#### Extrait à lire

Goût de l'errance, de l'exploration méthodique de lieux sans intérêt ; besoin de visiter le néant, de m'ouvrir à la pesanteur et à l'ennui du réel.
Je me gare aux limites du village.
Nous sommes en fin de matinée.
Au bout de quelques mètres, un mur de pierre donnant sur un jardin vide.
Qui protège le vide. Le délimite et le met en valeur.
Comme le cadre qui entoure une toile blanche.
Comme une cassette dont la bande serait vide.
Comme le centre du Temple, à Jérusalem, qui était une salle vide, où nul – à l'exception du grand prêtre – ne pouvait entrer.
Tout semble ici juxtaposé de manière chaotique : les maisons de famille, les terrains vagues, les bâtiments industriels.
Et aussi mes souvenirs, les idées qui me viennent, les émotions contradictoires que j'éprouve – mélange d'ennui, d'excitation et dégoût, comme souvent lors de ces errances que je m'impose méthodiquement, comme à titre expérimental.

########

§ **Travail à effectuer**:
1. Recopiez le passage du texte sur l'errance compris entre « Goût de l'errance, de » et « fin de matinée. », bornes incluses, en substituant « hameau » à « village ».
2. D'après le texte sur l'errance, à quel moment de la journée la scène se déroule-t-elle ?
3. Poursuivez le récit d'errance à la suite de sa dernière phrase, dans le même style.

#### Données disponibles

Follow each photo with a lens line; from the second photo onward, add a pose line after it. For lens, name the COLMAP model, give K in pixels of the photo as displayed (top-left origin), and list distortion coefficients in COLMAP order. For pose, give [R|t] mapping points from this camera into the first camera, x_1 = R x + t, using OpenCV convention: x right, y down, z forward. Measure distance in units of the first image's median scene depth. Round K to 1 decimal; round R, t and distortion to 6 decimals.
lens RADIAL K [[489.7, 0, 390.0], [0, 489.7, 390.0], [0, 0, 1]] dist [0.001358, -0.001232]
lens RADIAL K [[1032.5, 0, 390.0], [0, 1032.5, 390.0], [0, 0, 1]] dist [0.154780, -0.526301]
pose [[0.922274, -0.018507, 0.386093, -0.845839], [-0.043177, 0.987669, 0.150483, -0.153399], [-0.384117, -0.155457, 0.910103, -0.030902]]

########

§ **Résultats obtenus**:
1.
Goût de l'errance, de l'exploration méthodique de lieux sans intérêt ; besoin de visiter le néant, de m'ouvrir à la pesanteur et à l'ennui du réel.
Je me gare aux limites du hameau.
Nous sommes en fin de matinée.

2. En fin de matinée.

3.
Un jardin aux arbres en fleur, des débris en tous genres, des panneaux de pub collés à des vieilles fermes, une cimentierie à l'horizon, toujours visible où qu'on soit.
Il y a une beauté surréaliste involontaire dans cette juxtaposition.
Il y a quelque chose de familier, d'accueillant, dans ce chaos, également ; comme une chambre mal rangée, à l'échelle d'un village. Les habitants prennent leurs aises. Ils savent que personne ne vient jamais, qu'ils peuvent se répandre.
J'essaye d'imaginer quel genre de vie je pourrais moi-même vivre ici. J'éprouve l'envie d'être des leurs.
Vivre ici comme au désert. Dans le silence, l'immobilité, l'anonymat.
Avec les volets tirés moi aussi. Pour toujours.
Ne plus être seulement celui qui erre dans les rues, mais m'établir dans ce genre de décor – non pas pour y être chez moi, mais pour être précisément nulle part, y être et et y rester.
Qui vit dans cette maison ? Aucune importance. Personne. On vient vivre là pour ne plus être personne.
Certaines maisons semblent abandonnées. Le sont-elles vraiment ? Ou leurs habitants ont-ils renoncé avec soulagement aux tondeuses à gazon et au combat inutile, perdu d'avance, contre l'entropie ?
Plus jeune je rêvais de m'établir dans l'une des nombreuses maisons abandonnées de ma ville, avec quelques amis, et fonder quelque chose entre la milice, le cénacle artistique et la secte. Je sais maintenant que cela n'arrivera jamais.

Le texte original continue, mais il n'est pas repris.